I was ultra organised last night and made both breakfast and lunch to take to work which meant I had time to go shopping at lunch time.
This was breakfast.
Orange, persimmon, pomegranate and granola.
Chia seeds in macadamia nut milk.
All mixed together it was very tasty.
Knowing I had lunch in my bag I had time to pop out in to Monmouth Street at lunch time where I spotted 2 new shops. This one will take iron will to resist as ‘macarons & chocolats’ are too of my favourite things.
Larsson & Jennings is a Swedish shop and it is so minimalist it took me a while to work out it sells watches! No temptation there for me, phew!
Plenty in my favourite Swedish shop just a few doors along though, especially when I saw they were having a sale – yippee. That was the most expensive lunch of the year to date!
Back at the desk I munched my way, very enjoyably, through my lunch.
Celery, carrots and grapes.
I dipped the carrots and celery in to the humous and when it was all gone I enjoyed the grapes.
I enjoyed this cheeky little espresso a colleague bought me from Timberyard too.
Supper was amazing and is worthy of a proper recipe.

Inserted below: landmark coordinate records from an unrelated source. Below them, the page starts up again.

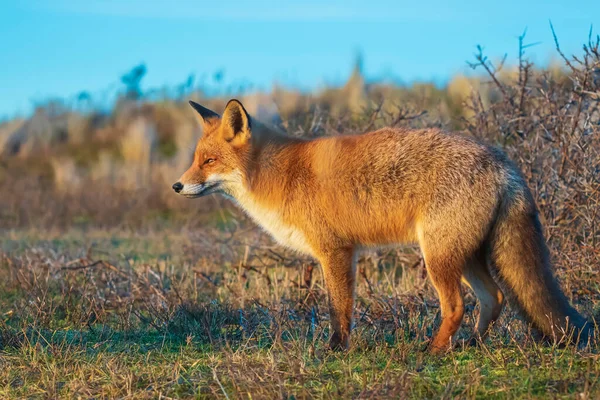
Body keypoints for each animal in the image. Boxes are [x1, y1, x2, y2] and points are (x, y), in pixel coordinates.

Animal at [172, 98, 592, 352]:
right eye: (195, 160)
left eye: (209, 161)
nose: (177, 185)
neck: (279, 176)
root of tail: (503, 162)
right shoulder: (341, 253)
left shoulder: (336, 251)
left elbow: (338, 309)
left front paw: (334, 351)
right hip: (464, 255)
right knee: (496, 299)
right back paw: (468, 346)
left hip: (438, 257)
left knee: (457, 306)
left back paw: (432, 352)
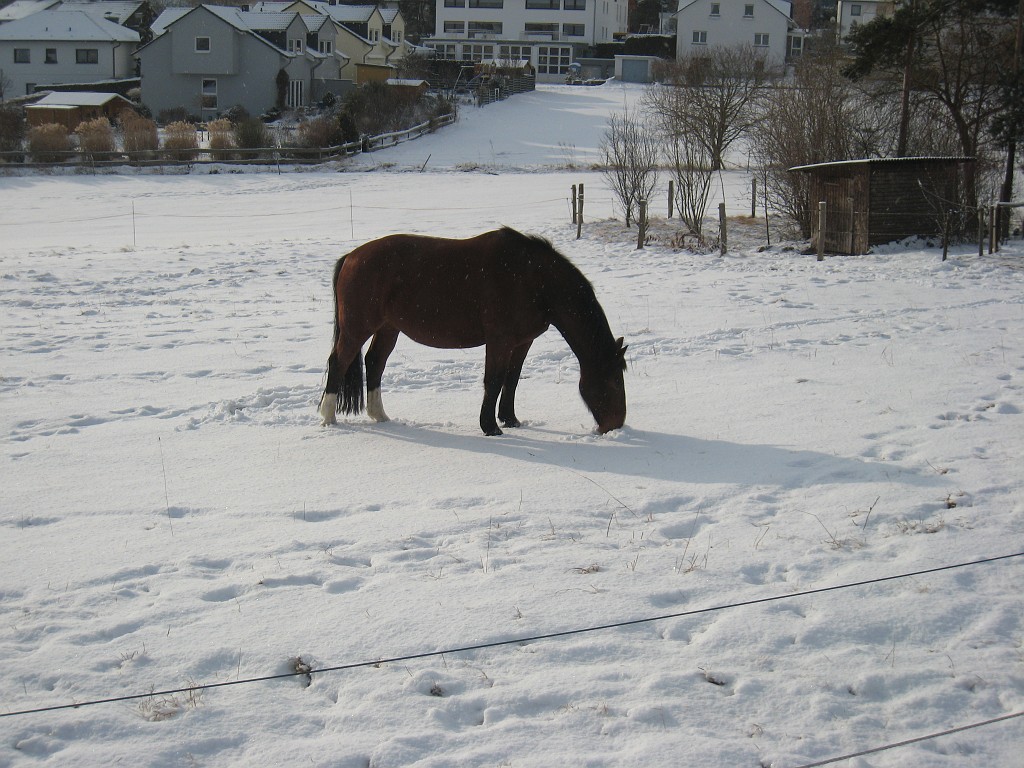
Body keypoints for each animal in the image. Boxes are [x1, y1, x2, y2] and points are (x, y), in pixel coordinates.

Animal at [319, 227, 627, 436]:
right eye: (612, 381)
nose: (616, 425)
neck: (533, 280)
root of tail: (351, 257)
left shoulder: (522, 342)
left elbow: (512, 380)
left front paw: (510, 420)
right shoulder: (500, 341)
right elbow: (494, 380)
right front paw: (490, 427)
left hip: (388, 328)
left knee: (375, 362)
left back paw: (379, 415)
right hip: (358, 328)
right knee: (339, 362)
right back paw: (328, 417)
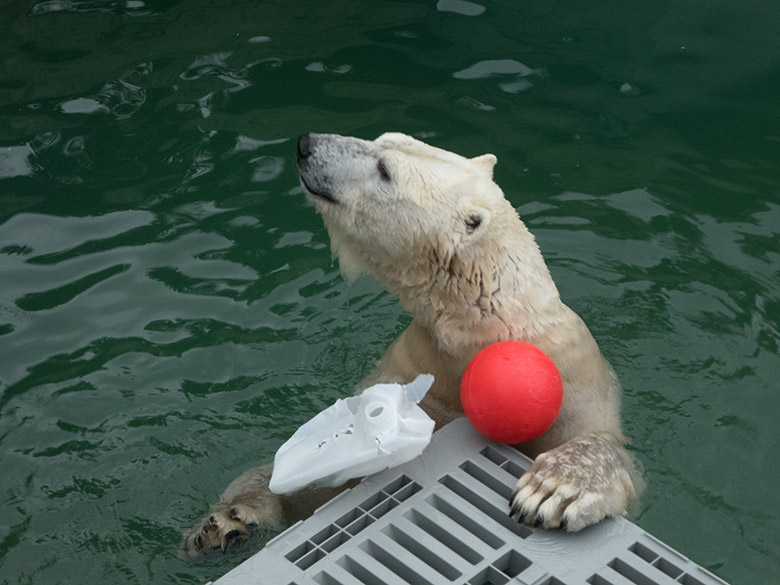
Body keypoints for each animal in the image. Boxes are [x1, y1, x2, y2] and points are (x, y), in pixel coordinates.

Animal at [178, 132, 640, 556]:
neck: (478, 331)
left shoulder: (569, 375)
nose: (306, 143)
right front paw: (231, 518)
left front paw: (553, 490)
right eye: (381, 139)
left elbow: (600, 442)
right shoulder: (413, 361)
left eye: (385, 170)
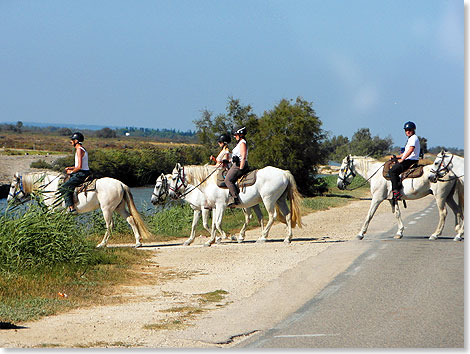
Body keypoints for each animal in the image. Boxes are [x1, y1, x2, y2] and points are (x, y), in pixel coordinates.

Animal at [7, 171, 151, 248]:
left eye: (13, 186)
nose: (8, 200)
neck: (49, 187)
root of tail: (121, 184)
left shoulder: (52, 212)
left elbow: (52, 226)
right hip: (118, 208)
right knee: (131, 219)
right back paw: (138, 242)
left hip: (107, 209)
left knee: (109, 225)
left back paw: (102, 244)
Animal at [167, 163, 302, 246]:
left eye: (174, 178)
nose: (171, 194)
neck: (210, 182)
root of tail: (284, 173)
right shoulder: (214, 207)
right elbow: (213, 224)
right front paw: (211, 240)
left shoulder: (220, 205)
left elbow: (217, 223)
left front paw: (227, 236)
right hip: (280, 199)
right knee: (288, 215)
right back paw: (288, 238)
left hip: (268, 200)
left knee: (271, 216)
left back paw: (262, 237)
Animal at [336, 155, 464, 241]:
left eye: (342, 169)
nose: (339, 185)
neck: (376, 174)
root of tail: (451, 173)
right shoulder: (392, 199)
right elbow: (397, 214)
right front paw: (399, 232)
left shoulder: (377, 198)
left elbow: (369, 215)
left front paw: (361, 234)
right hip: (448, 197)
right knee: (457, 211)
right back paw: (459, 233)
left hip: (440, 197)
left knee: (443, 213)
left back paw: (435, 234)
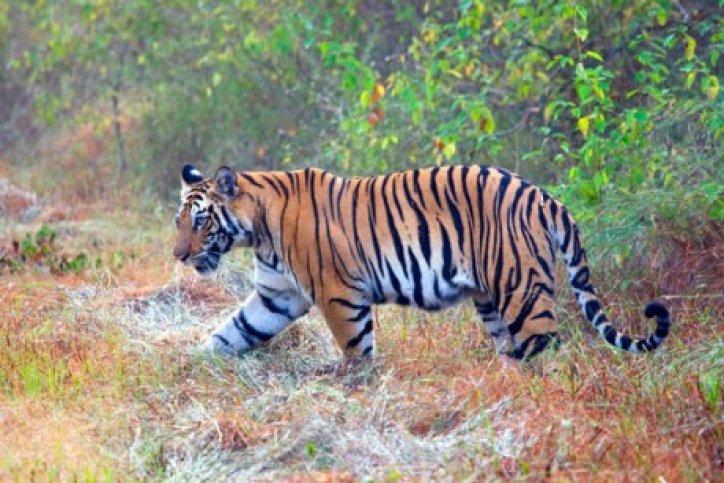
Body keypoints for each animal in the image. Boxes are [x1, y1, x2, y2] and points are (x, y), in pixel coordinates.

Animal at [173, 164, 672, 362]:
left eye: (200, 221)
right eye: (179, 222)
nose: (178, 255)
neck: (258, 231)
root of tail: (542, 195)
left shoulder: (339, 293)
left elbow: (356, 347)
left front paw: (357, 386)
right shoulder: (277, 296)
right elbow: (234, 331)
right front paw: (196, 364)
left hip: (520, 288)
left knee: (547, 345)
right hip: (491, 299)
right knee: (514, 349)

Noodles and Thai Red Vegetable Curry
Ingredients (serves 1)
Half a packet of buckwheat Soba noodles
1 tbsp coconut oil
One onion, chopped
5 cavolo nero leaves, chopped
A large handful of kale, chopped
1 yellow pepper, chopped
Oyster mushrooms
1 can of coconut cream
1 tbsp Thai red curry paste
Coriander, chopped
Soy sauce
Method
Cook the noodles according to packet instructions and set aside
Heat the coconut oil in a frying pan
Gently cook the onion, cavolo nero, kale and yellow pepper until soft
Add the mushrooms and cook for a couple of minutes.
Add the coconut cream and Thai red curry paste and mix well
Add the noodles and warm through
Serve the noodles and vegetables in a large bowl, garnished with coriander and add soy sauce to taste
This tasted really good. Healthy comfort food at its best and every mouthful was eaten with great pleasure.